“The Halfwit In Me” off of the new album ‘Golden Sings That Have Been Sung’ by Ryley Walker, out August 19th, 2016 on Dead Oceans Records.
Ryley Walker has announced the follow-up to 2015′s excellent Primrose Green. It was one of my favorites albums of 2015 . Every time I spin the Ryley album I get completely lost in the tapestry and textures of it all.
Based on the first track of the upcoming album, “The Halfwit In Me”, I don’t see this album letting me down in that regard. Here’s some more info on the backstory of “Golden Sings That Have Been Sung”.
In November 2015, at the end of a ten-month period which saw Ryley play over 200 shows all over the world in support of Primrose Green, Ryley decided that he should probably head home. He went into the studio over the Christmas vacation to record Golden Sings That Have Been Sung whose songs were directly wedded to Ryley’s return to Chicago. Some of his formative musical memories had been shaped by the work of pioneering Chicago acts such as Gastr del Sol and Tortoise. “Jeff Parker was the guitarist with Tortoise, and I used to listen to him a lot,” recalls Ryley, who figured that, for the first time in his career, it might be helpful to enlist the services of a producer. With only one person on his shortlist, once again, all roads led back to Chicago.
Ryley had been a long-time admirer of sometime Wilco multi-instrumentalist LeRoy Bach. Back in 2009, still in his teens, he had frequented the improv nights hosted by Bach at a restaurant/gallery space called Whistler. “For me, it was an incredible opportunity,” recalls Ryley, “…because you would sometimes also have Dan Bitney, the drummer with Tortoise, and I’d get to play with these people. I mean, they were twice my age.

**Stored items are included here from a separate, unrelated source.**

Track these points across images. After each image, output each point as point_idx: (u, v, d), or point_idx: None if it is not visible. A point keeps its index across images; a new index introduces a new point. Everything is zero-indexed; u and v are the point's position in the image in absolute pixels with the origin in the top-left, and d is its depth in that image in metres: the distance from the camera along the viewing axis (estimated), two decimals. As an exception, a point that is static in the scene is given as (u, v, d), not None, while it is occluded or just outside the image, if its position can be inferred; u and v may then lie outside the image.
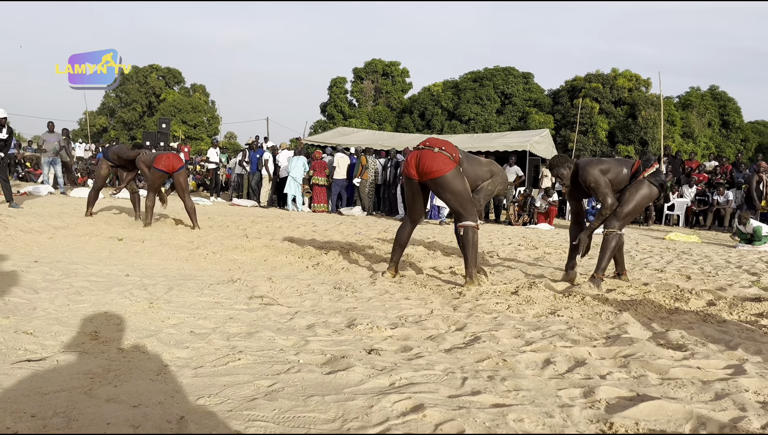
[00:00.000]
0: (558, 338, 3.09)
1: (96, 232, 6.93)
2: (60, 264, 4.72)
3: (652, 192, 4.91)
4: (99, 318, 3.06)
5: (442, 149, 4.63)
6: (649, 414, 2.04)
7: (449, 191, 4.66)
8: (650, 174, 4.89)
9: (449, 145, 4.73)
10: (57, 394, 1.97)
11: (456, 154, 4.68)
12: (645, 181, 4.89)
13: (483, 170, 4.94)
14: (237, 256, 5.81)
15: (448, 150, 4.65)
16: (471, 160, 4.93)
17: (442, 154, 4.61)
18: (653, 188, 4.90)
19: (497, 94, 34.80)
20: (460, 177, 4.67)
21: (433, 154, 4.61)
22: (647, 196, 4.90)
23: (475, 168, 4.90)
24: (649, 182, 4.88)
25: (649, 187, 4.88)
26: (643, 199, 4.89)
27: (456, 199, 4.68)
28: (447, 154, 4.61)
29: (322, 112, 40.70)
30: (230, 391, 2.11)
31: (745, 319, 3.82)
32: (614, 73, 33.80)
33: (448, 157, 4.61)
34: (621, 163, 5.04)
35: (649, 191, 4.89)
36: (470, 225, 4.67)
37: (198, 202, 14.04)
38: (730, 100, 35.41)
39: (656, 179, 4.89)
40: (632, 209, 4.86)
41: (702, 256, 7.88)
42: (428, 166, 4.61)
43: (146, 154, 8.35)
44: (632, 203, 4.84)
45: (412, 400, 2.06)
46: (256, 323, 3.22)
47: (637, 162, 5.02)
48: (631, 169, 4.95)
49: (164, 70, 44.34)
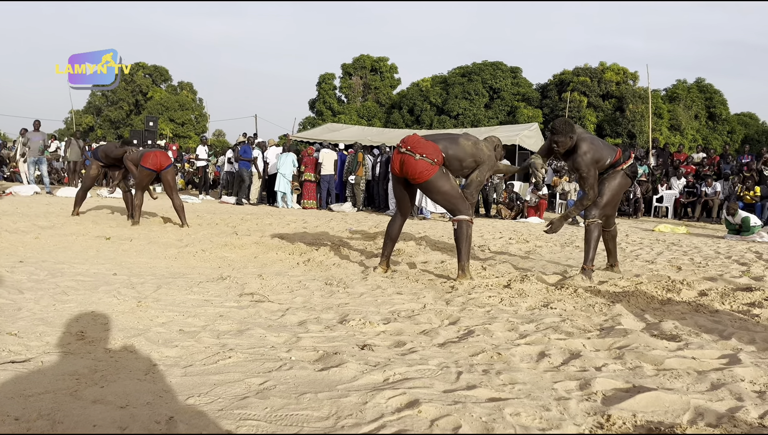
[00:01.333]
0: (552, 331, 3.07)
1: (83, 231, 6.84)
2: (46, 264, 4.64)
3: (626, 182, 5.10)
4: (85, 318, 3.00)
5: (423, 156, 4.61)
6: (646, 405, 2.02)
7: (436, 193, 4.75)
8: (628, 166, 5.05)
9: (429, 148, 4.66)
10: (41, 396, 1.92)
11: (438, 156, 4.65)
12: (621, 173, 5.02)
13: (468, 161, 4.90)
14: (227, 254, 5.75)
15: (429, 155, 4.62)
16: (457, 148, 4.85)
17: (423, 160, 4.61)
18: (627, 179, 5.08)
19: (485, 88, 34.84)
20: (444, 177, 4.71)
21: (415, 162, 4.61)
22: (623, 186, 5.08)
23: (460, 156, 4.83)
24: (625, 174, 5.03)
25: (624, 179, 5.04)
26: (620, 189, 5.06)
27: (444, 197, 4.75)
28: (428, 161, 4.61)
29: (311, 108, 40.57)
30: (221, 390, 2.07)
31: (737, 308, 3.81)
32: (602, 67, 33.96)
33: (430, 162, 4.61)
34: (608, 150, 5.10)
35: (625, 181, 5.07)
36: (464, 219, 4.69)
37: (187, 200, 13.93)
38: (716, 92, 35.66)
39: (630, 170, 5.07)
40: (610, 199, 5.01)
41: (691, 247, 7.91)
42: (411, 172, 4.65)
43: (133, 152, 8.23)
44: (610, 193, 4.98)
45: (407, 395, 2.03)
46: (246, 321, 3.17)
47: (619, 152, 5.10)
48: (612, 158, 5.03)
49: (151, 68, 44.00)
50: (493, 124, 30.26)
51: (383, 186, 14.15)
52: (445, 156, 4.72)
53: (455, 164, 4.83)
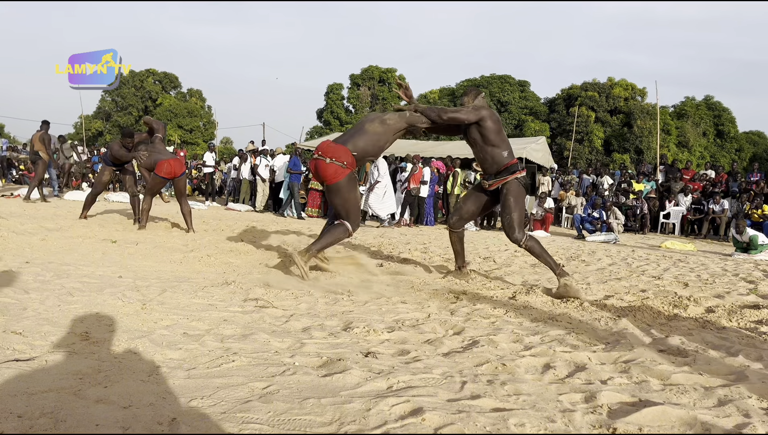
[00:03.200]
0: (557, 343, 3.05)
1: (90, 234, 6.86)
2: (52, 265, 4.65)
3: (524, 192, 5.12)
4: (90, 319, 3.00)
5: (333, 160, 4.86)
6: (652, 419, 2.00)
7: (339, 197, 4.99)
8: (522, 176, 5.09)
9: (339, 152, 4.89)
10: (45, 394, 1.92)
11: (347, 159, 4.87)
12: (516, 183, 5.02)
13: (384, 138, 5.06)
14: (232, 259, 5.75)
15: (338, 159, 4.86)
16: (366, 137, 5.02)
17: (333, 164, 4.87)
18: (523, 189, 5.10)
19: (493, 101, 34.92)
20: (351, 184, 4.97)
21: (326, 165, 4.88)
22: (523, 195, 5.10)
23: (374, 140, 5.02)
24: (519, 183, 5.05)
25: (522, 189, 5.07)
26: (522, 200, 5.08)
27: (344, 205, 5.00)
28: (338, 164, 4.87)
29: (319, 118, 40.76)
30: (224, 393, 2.06)
31: (744, 326, 3.78)
32: (610, 82, 33.99)
33: (340, 165, 4.87)
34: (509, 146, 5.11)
35: (523, 193, 5.10)
36: (346, 226, 4.99)
37: (193, 206, 13.97)
38: (725, 110, 35.63)
39: (523, 181, 5.10)
40: (520, 214, 5.00)
41: (698, 264, 7.86)
42: (323, 175, 4.93)
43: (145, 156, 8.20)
44: (518, 209, 4.99)
45: (411, 403, 2.01)
46: (250, 325, 3.16)
47: (515, 159, 5.12)
48: (509, 159, 5.03)
49: (161, 74, 44.34)
50: (500, 137, 30.28)
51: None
52: (357, 152, 4.93)
53: (375, 149, 5.07)
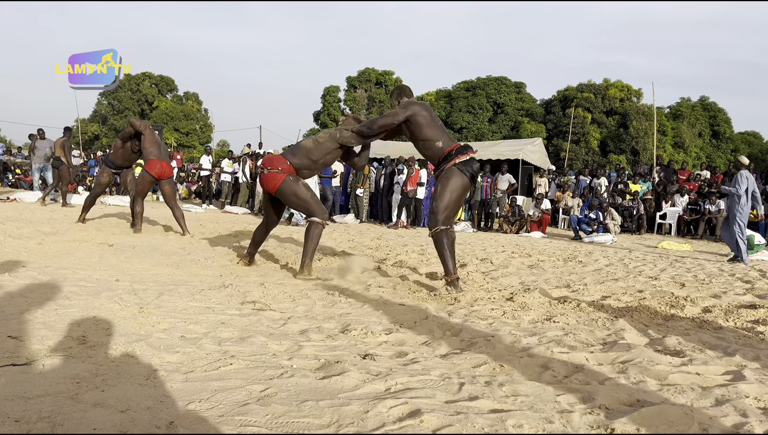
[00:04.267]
0: (555, 344, 3.05)
1: (86, 237, 6.85)
2: (49, 269, 4.64)
3: (463, 182, 4.70)
4: (87, 322, 2.99)
5: (269, 169, 5.14)
6: (650, 419, 2.00)
7: (290, 196, 5.14)
8: (461, 162, 4.68)
9: (275, 161, 5.18)
10: (42, 398, 1.91)
11: (283, 165, 5.11)
12: (455, 170, 4.66)
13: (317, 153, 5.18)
14: (229, 262, 5.74)
15: (273, 167, 5.12)
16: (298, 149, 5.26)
17: (270, 172, 5.11)
18: (464, 178, 4.69)
19: (489, 103, 34.97)
20: (294, 184, 5.13)
21: (265, 176, 5.16)
22: (460, 187, 4.69)
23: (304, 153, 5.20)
24: (459, 171, 4.67)
25: (460, 177, 4.67)
26: (455, 191, 4.68)
27: (298, 202, 5.18)
28: (275, 171, 5.10)
29: (315, 120, 40.76)
30: (221, 396, 2.06)
31: (741, 325, 3.79)
32: (606, 84, 34.07)
33: (276, 172, 5.10)
34: (444, 136, 4.82)
35: (461, 181, 4.68)
36: (316, 221, 5.18)
37: (190, 209, 13.96)
38: (720, 110, 35.75)
39: (467, 169, 4.69)
40: (448, 202, 4.66)
41: (695, 264, 7.89)
42: (266, 186, 5.19)
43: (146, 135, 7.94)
44: (446, 197, 4.65)
45: (409, 405, 2.01)
46: (248, 328, 3.16)
47: (454, 145, 4.78)
48: (445, 146, 4.75)
49: (157, 77, 44.28)
50: (496, 138, 30.36)
51: (386, 198, 14.17)
52: (292, 163, 5.14)
53: (307, 162, 5.20)
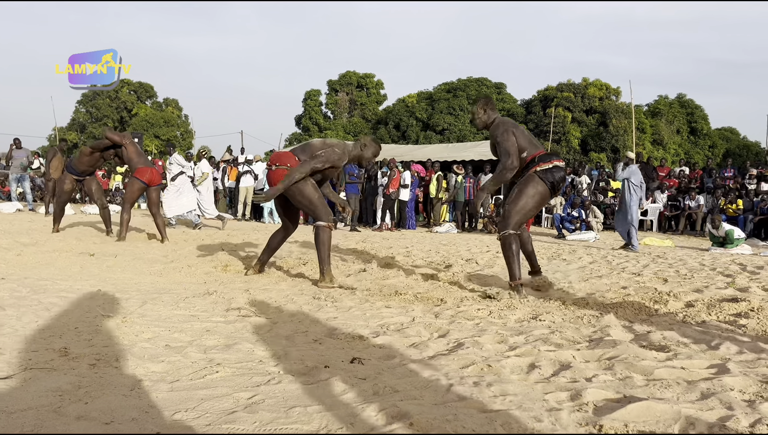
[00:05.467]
0: (541, 342, 3.06)
1: (66, 247, 6.75)
2: (28, 280, 4.56)
3: (541, 190, 4.63)
4: (69, 334, 2.95)
5: (277, 165, 5.03)
6: (637, 415, 2.01)
7: (296, 194, 5.00)
8: (542, 169, 4.62)
9: (283, 157, 5.08)
10: (24, 412, 1.87)
11: (291, 162, 5.00)
12: (535, 177, 4.61)
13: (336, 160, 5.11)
14: (213, 269, 5.69)
15: (282, 163, 5.02)
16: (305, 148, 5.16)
17: (279, 169, 5.00)
18: (543, 186, 4.62)
19: (470, 104, 35.07)
20: (302, 182, 4.97)
21: (272, 172, 5.04)
22: (537, 195, 4.62)
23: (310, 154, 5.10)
24: (539, 178, 4.61)
25: (540, 184, 4.61)
26: (532, 198, 4.61)
27: (304, 202, 5.04)
28: (283, 167, 4.99)
29: (297, 124, 40.62)
30: (208, 405, 2.03)
31: (723, 319, 3.84)
32: (585, 83, 34.39)
33: (285, 168, 4.98)
34: (530, 145, 4.73)
35: (540, 189, 4.62)
36: (321, 225, 5.00)
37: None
38: (697, 107, 36.23)
39: (548, 177, 4.61)
40: (521, 207, 4.59)
41: (677, 259, 7.97)
42: (274, 183, 5.03)
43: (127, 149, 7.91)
44: (520, 201, 4.59)
45: (398, 408, 2.00)
46: (233, 335, 3.13)
47: (538, 152, 4.71)
48: (529, 154, 4.69)
49: (136, 84, 43.80)
50: (478, 139, 30.46)
51: (370, 201, 14.16)
52: (299, 159, 5.03)
53: None
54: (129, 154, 7.82)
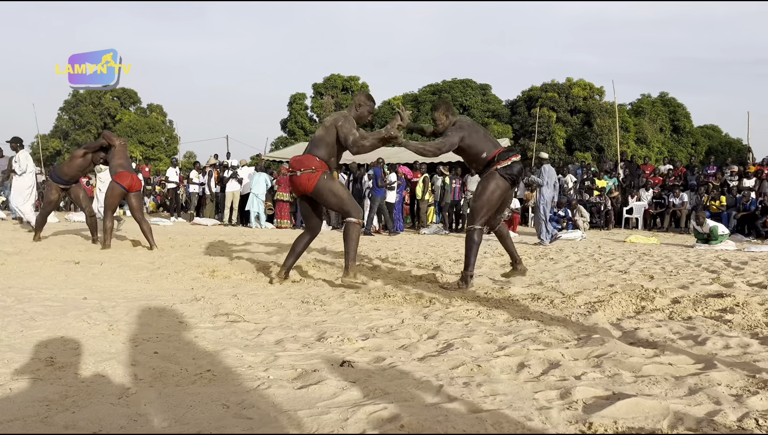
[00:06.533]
0: (530, 341, 3.08)
1: (51, 256, 6.67)
2: (12, 290, 4.51)
3: (502, 185, 5.01)
4: (55, 343, 2.91)
5: (302, 170, 4.95)
6: (626, 412, 2.03)
7: (327, 193, 4.97)
8: (503, 167, 4.99)
9: (305, 161, 4.98)
10: (10, 423, 1.85)
11: (314, 163, 4.93)
12: (496, 174, 4.98)
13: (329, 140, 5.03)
14: (200, 275, 5.66)
15: (306, 167, 4.95)
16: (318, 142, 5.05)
17: (304, 173, 4.94)
18: (504, 181, 5.00)
19: (456, 106, 35.21)
20: (330, 181, 4.99)
21: (298, 178, 4.96)
22: (498, 189, 5.00)
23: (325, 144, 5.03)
24: (500, 175, 4.98)
25: (500, 180, 4.99)
26: (493, 193, 4.99)
27: (335, 201, 5.01)
28: (309, 171, 4.92)
29: (283, 128, 40.54)
30: (197, 411, 2.01)
31: (709, 314, 3.88)
32: (569, 83, 34.65)
33: (310, 172, 4.92)
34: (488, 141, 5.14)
35: (500, 184, 5.00)
36: (352, 221, 4.97)
37: (158, 222, 13.75)
38: (679, 105, 36.64)
39: (507, 172, 4.99)
40: (484, 202, 4.99)
41: (662, 256, 8.05)
42: (302, 188, 4.98)
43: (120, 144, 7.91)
44: (484, 197, 4.99)
45: (388, 410, 2.00)
46: (222, 341, 3.11)
47: (497, 151, 5.08)
48: (489, 153, 5.05)
49: (119, 90, 43.43)
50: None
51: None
52: (320, 157, 4.98)
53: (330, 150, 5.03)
54: (115, 156, 7.78)
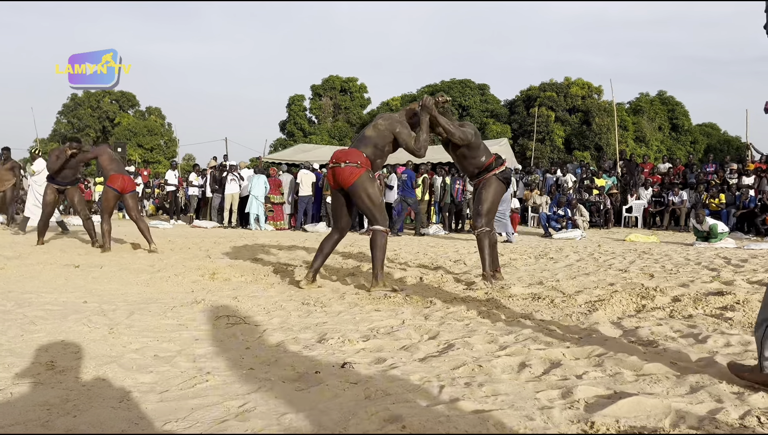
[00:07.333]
0: (531, 341, 3.07)
1: (51, 260, 6.67)
2: (12, 294, 4.50)
3: (500, 189, 5.51)
4: (55, 347, 2.91)
5: (347, 162, 4.92)
6: (628, 410, 2.02)
7: (361, 196, 4.93)
8: (500, 172, 5.48)
9: (351, 154, 4.96)
10: (11, 427, 1.84)
11: (360, 159, 4.92)
12: (495, 179, 5.46)
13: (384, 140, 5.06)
14: (200, 278, 5.65)
15: (352, 160, 4.92)
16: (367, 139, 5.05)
17: (348, 166, 4.90)
18: (501, 185, 5.50)
19: (455, 106, 35.22)
20: (369, 182, 4.95)
21: (341, 169, 4.92)
22: (498, 193, 5.49)
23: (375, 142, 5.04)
24: (498, 179, 5.46)
25: (499, 184, 5.48)
26: (497, 196, 5.49)
27: (366, 204, 4.96)
28: (353, 165, 4.90)
29: (282, 130, 40.56)
30: (199, 414, 2.01)
31: (710, 312, 3.88)
32: (567, 82, 34.66)
33: (354, 165, 4.89)
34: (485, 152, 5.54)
35: (499, 188, 5.49)
36: (379, 229, 4.95)
37: (158, 225, 13.74)
38: (678, 104, 36.66)
39: (503, 176, 5.50)
40: (491, 205, 5.43)
41: (662, 254, 8.05)
42: (342, 180, 4.94)
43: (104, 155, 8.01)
44: (489, 200, 5.41)
45: (390, 411, 2.00)
46: (223, 343, 3.11)
47: (493, 157, 5.54)
48: (486, 159, 5.47)
49: (117, 93, 43.49)
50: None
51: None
52: (366, 154, 4.98)
53: (377, 152, 5.03)
54: (102, 162, 7.91)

I’m sure they thought I was annoying at first, maybe some of them still do, but I kind of looked at them like gurus – and to have these old school Chicago heads taking me in was just amazing.”

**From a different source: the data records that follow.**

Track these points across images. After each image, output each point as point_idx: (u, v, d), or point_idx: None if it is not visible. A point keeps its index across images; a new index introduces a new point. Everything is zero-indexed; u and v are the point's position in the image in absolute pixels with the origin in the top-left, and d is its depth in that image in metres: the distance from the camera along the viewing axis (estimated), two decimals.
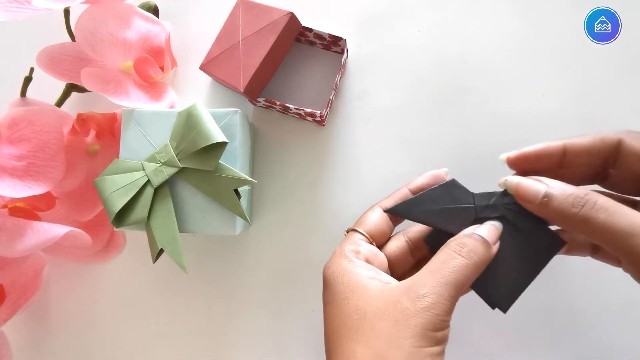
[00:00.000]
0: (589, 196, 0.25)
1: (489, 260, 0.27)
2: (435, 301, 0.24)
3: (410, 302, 0.25)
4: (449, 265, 0.26)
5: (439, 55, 0.40)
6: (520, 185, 0.27)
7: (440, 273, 0.25)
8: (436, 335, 0.24)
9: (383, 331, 0.24)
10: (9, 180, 0.34)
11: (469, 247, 0.26)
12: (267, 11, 0.37)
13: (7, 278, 0.37)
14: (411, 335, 0.24)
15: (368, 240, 0.30)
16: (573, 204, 0.25)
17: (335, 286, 0.27)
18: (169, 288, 0.41)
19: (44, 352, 0.41)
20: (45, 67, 0.37)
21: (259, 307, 0.40)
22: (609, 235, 0.24)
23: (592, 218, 0.24)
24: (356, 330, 0.25)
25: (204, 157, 0.32)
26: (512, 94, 0.39)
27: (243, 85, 0.36)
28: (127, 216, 0.34)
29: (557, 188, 0.26)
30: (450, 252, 0.27)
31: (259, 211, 0.41)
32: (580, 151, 0.28)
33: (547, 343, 0.37)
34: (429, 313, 0.24)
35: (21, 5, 0.36)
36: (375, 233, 0.30)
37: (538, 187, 0.26)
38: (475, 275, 0.26)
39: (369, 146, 0.40)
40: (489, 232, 0.28)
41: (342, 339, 0.25)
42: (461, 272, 0.25)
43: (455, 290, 0.25)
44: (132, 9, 0.39)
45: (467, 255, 0.26)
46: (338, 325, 0.26)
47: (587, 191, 0.25)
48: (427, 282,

For Ryley then, the prospect of having Bach produce his album was something of a no-brainer. “It was everything I wanted it to be,” he enthuses. “I would go to LeRoy’s house every other day with a riff, and we would take it from there.” Perhaps more than any other song on the record, the opening track and lead single “The Halfwit In Me” most audibly bear the imprint of those Whistler sessions.